Né le 24 août 1922, René Lévesque, qui aurait eu 100 ans cette année, a été sans contredit la figure marquante de la scène politique québécoise depuis la Révolution tranquille.

Qu’ils soient bleus, rouges, orange ou autres, tous les politiciens aujourd’hui se revendiquent de l’héritage de René Lévesque. Selon un sondage mené récemment auprès de la population québécoise, 66 % des gens considèrent qu’il a été le premier ministre le plus marquant du Québec depuis les années 1960. Robert Bourassa arrive bon deuxième, mais loin derrière avec seulement 8 %, suivi des Jean Lesage, Jacques Parizeau, Lucien Bouchard, Bernard Landry, Jean Charest, Pauline Marois et Philippe Couillard qui ne récoltent que des miettes.

Fait intéressant à noter, on ne voit plus René Lévesque comme un homme politique représentant un parti politique en particulier, mais comme quelqu’un qui a su incarner les aspirations des Québécois en quête d’une identité propre. Personne ne met en doute aujourd’hui, peu importe son allégeance politique, l’engagement de René Lévesque envers la population et les liens particuliers qu’il a su développer avec les gens du pays, que ce soit comme journaliste ou comme homme politique.

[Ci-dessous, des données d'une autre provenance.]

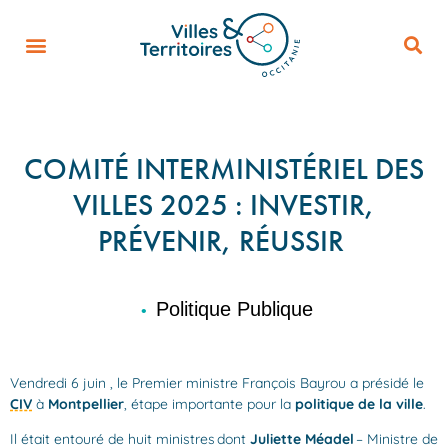
COMITÉ INTERMINISTÉRIEL DES
VILLES 2025 : INVESTIR,
PRÉVENIR, RÉUSSIR
Politique Publique
•
Vendredi 6 juin , le Premier ministre François Bayrou a présidé le
CIV
à
Montpellier
, étape importante pour la
politique de la ville
.
Il était entouré de huit ministres
dont
Juliette Méadel
– Ministre de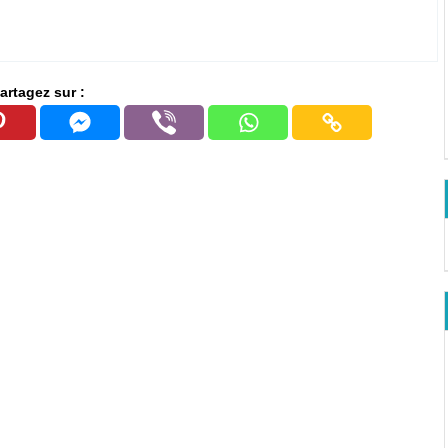
artagez sur :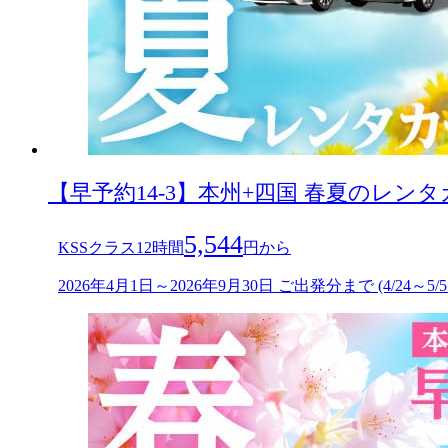
【早予約14-3】本州+四国 春夏のレン
5,544
KSSクラス12時間
円から
2026年4月1日～2026年9月30日 ご出発分まで (4/24～5/5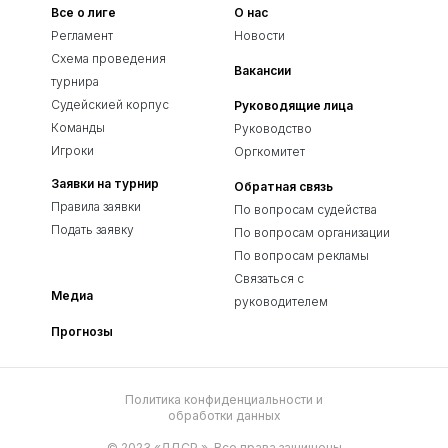
Все о лиге
О нас
Регламент
Новости
Схема проведения
Вакансии
турнира
Судейскией корпус
Руководящие лица
Команды
Руководство
Игроки
Оргкомитет
Заявки на турнир
Обратная связь
Правила заявки
По вопросам судейства
Подать заявку
По вопросам организации
По вопросам рекламы
Связаться с
Медиа
руководителем
Прогнозы
Политика конфиденциальности и
обработки данных
© 2023 «ЛДСР.». Все права защищены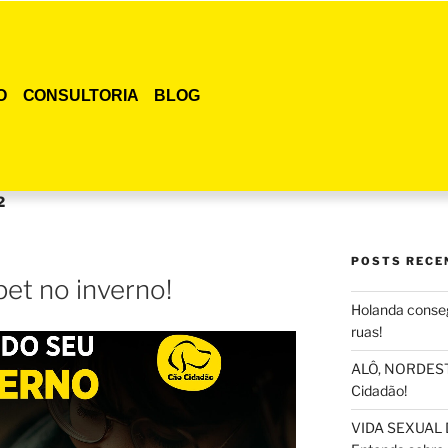
O
CONSULTORIA
BLOG
2
POSTS RECE
et no inverno!
Holanda conseg
ruas!
ALÔ, NORDESTE
Cidadão!
VIDA SEXUAL 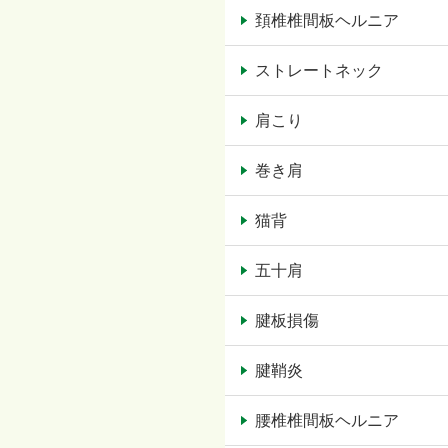
頚椎椎間板ヘルニア
ストレートネック
肩こり
巻き肩
猫背
五十肩
腱板損傷
腱鞘炎
腰椎椎間板ヘルニア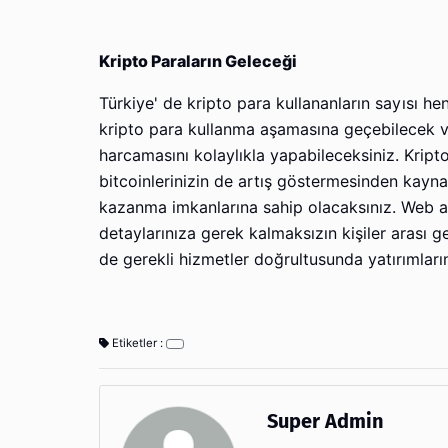
Kripto Paraların Geleceği
Türkiye' de kripto para kullananların sayısı 
kripto para kullanma aşamasına geçebilecek 
harcamasını kolaylıkla yapabileceksiniz. Kript
bitcoinlerinizin de artış göstermesinden kayna
kazanma imkanlarına sahip olacaksınız. Web adre
detaylarınıza gerek kalmaksızın kişiler arası
de gerekli hizmetler doğrultusunda yatırımları
Etiketler :
Super Admin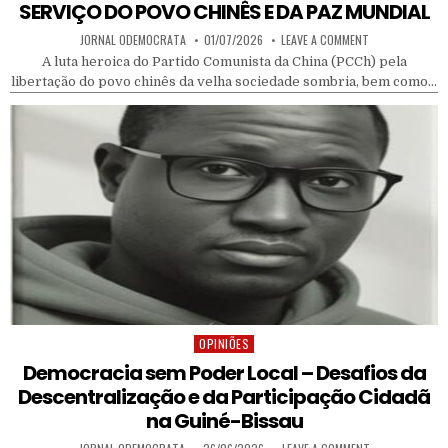
SERVIÇO DO POVO CHINÊS E DA PAZ MUNDIAL
AUTHOR:
PUBLISHED DATE:
ON 105 ANOS DO
JORNAL ODEMOCRATA
01/07/2026
LEAVE A COMMENT
A luta heroica do Partido Comunista da China (PCCh) pela
libertação do povo chinês da velha sociedade sombria, bem como…
OPINIÕES
Posted in
Democracia sem Poder Local – Desafios da
Descentralização e da Participação Cidadã
na Guiné-Bissau
AUTHOR:
PUBLISHED DATE:
ON DEMOCRACIA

Son surnom Ti-Poil pourrait être interprété par certains comme un manque de respect envers l’homme peu imposant physiquement, fumeur invétéré et gros buveur qu’il était, mais on peut également le comprendre comme définissant un gars facile d’approche, sans prétention et près des gens.

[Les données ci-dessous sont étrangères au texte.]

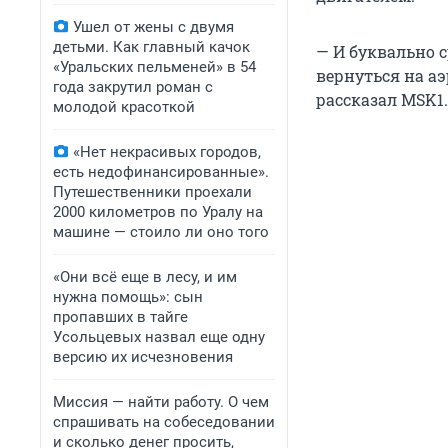
Ушел от жены с двумя
детьми. Как главный качок
— И буквально 
«Уральских пельменей» в 54
вернуться на аэ
года закрутил роман с
рассказал MSK1
молодой красоткой
«Нет некрасивых городов,
есть недофинансированные».
Путешественники проехали
2000 километров по Уралу на
машине — стоило ли оно того
«Они всё еще в лесу, и им
нужна помощь»: сын
пропавших в тайге
Усольцевых назвал еще одну
версию их исчезновения
Миссия — найти работу. О чем
спрашивать на собеседовании
и сколько денег просить,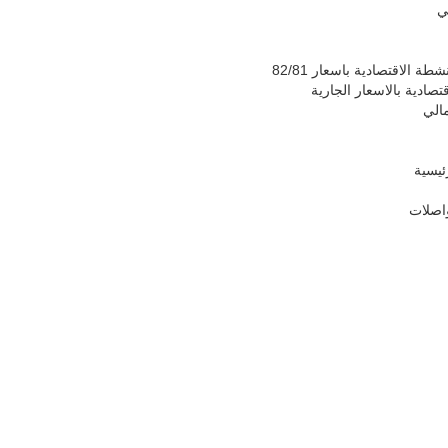
ي
 الاقتصادية باسعار 82/81
صادية بالاسعار الجارية
الي
ئيسية
واصلات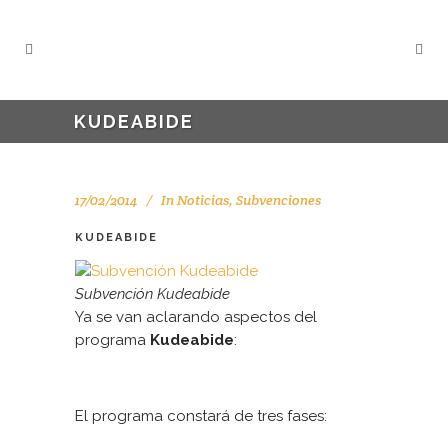
KUDEABIDE
17/02/2014
In
Noticias
,
Subvenciones
KUDEABIDE
Subvención Kudeabide
Ya se van aclarando aspectos del
programa
Kudeabide
:
El programa constará de tres fases: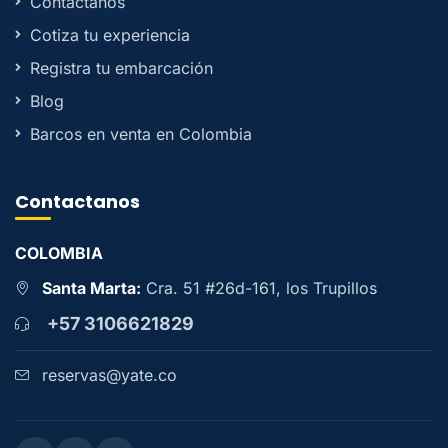
Contactanos
Cotiza tu experiencia
Registra tu embarcación
Blog
Barcos en venta en Colombia
Contactanos
COLOMBIA
Santa Marta:
Cra. 51 #26d-161, los Trupillos
+57 3106621829
reservas@yate.co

Poussé vers l’action et voulant changer les choses, René Lévesque représentait l’antiestablishment et il était loin de donner l’impression d’être en politique pour lui-même et se faire les poches. Si Pierre Elliott Trudeau avait l’air d’un dandy avec sa rose à la boutonnière, en comparaison, René Lévesque semblait plutôt habillé comme la chienne à Jacques et se souciait bien peu de son apparence. Il n’était pas en politique pour se servir, mais pour servir. C’était l’homme d’une cause : la souveraineté du Québec, et peu importe que l’on soit d’accord avec ses opinions politiques ou non, personne n’a jamais remis en question son intégrité et le fait qu’il était un homme de conviction. Ayant grandi à New Carlisle, en Gaspésie, une petite ville à la fois francophone et anglophone, il a toujours fait preuve de respect pour la minorité anglophone au Québec.

De nombreuses réalisations

Quand vient le temps pour les Québécois de se rappeler les principales réalisations de René Lévesque, on retient notamment la Charte de la langue française, la nationalisation de l’électricité et la création d’Hydro-Québec, la fondation du Parti québécois, la création du ministère de l’Environnement et la réglementation portant sur l’assurance automobile, le financement des partis politiques, la protection de la jeunesse, les droits ancestraux des Premières Nations, la protection des terres agricoles et la protection du consommateur.

On ne retient pas seulement ce qu’il a fait, mais ce qu’il était. Grand communicateur, il n’avait pas la langue de bois. Charismatique, il était facile d’accès et semblait plus à l’aise devant une foule qu’en privé. Il se reconnaissait dans les Québécois, et ces derniers le lui rendaient bien. Les Québécois francophones partaient de très loin lorsque René Lévesque est devenu premier ministre de la Belle Province en 1976. Il en a fait un peuple fier. Il en a fait quelque chose comme un grand peuple.

Il nous a quittés le 1er novembre 1987, il y a 35 ans. On aurait pu se souvenir de lui pour ses échecs.

Mais malgré son rendez-vous manqué lors du référendum de 1980, il incarne, plus que tout autre leader de sa génération et ses successeurs dans la Vieille Capitale, l’âme québécoise.

Il est devenu, comme le père de la Turquie moderne, une sorte d’Atatürk québécois, celui auquel on se réfère comme un incontournable quand on veut se rattacher et s’identifier à l’histoire récente du Québec.

Sa statue à New Carlisle, la petite ville gaspésienne où il a grandi, rappelle celle de Carlos Gardel, le plus grand chanteur de tango de tous les temps que l’on peut voir dans un cimetière à Buenos Aires. Et on a le goût, comme le font les admirateurs de Carlos Gardel sur sa tombe, d’allumer une cigarette et de la mettre entre ses doigts, idée de faire comme s’il était toujours vivant.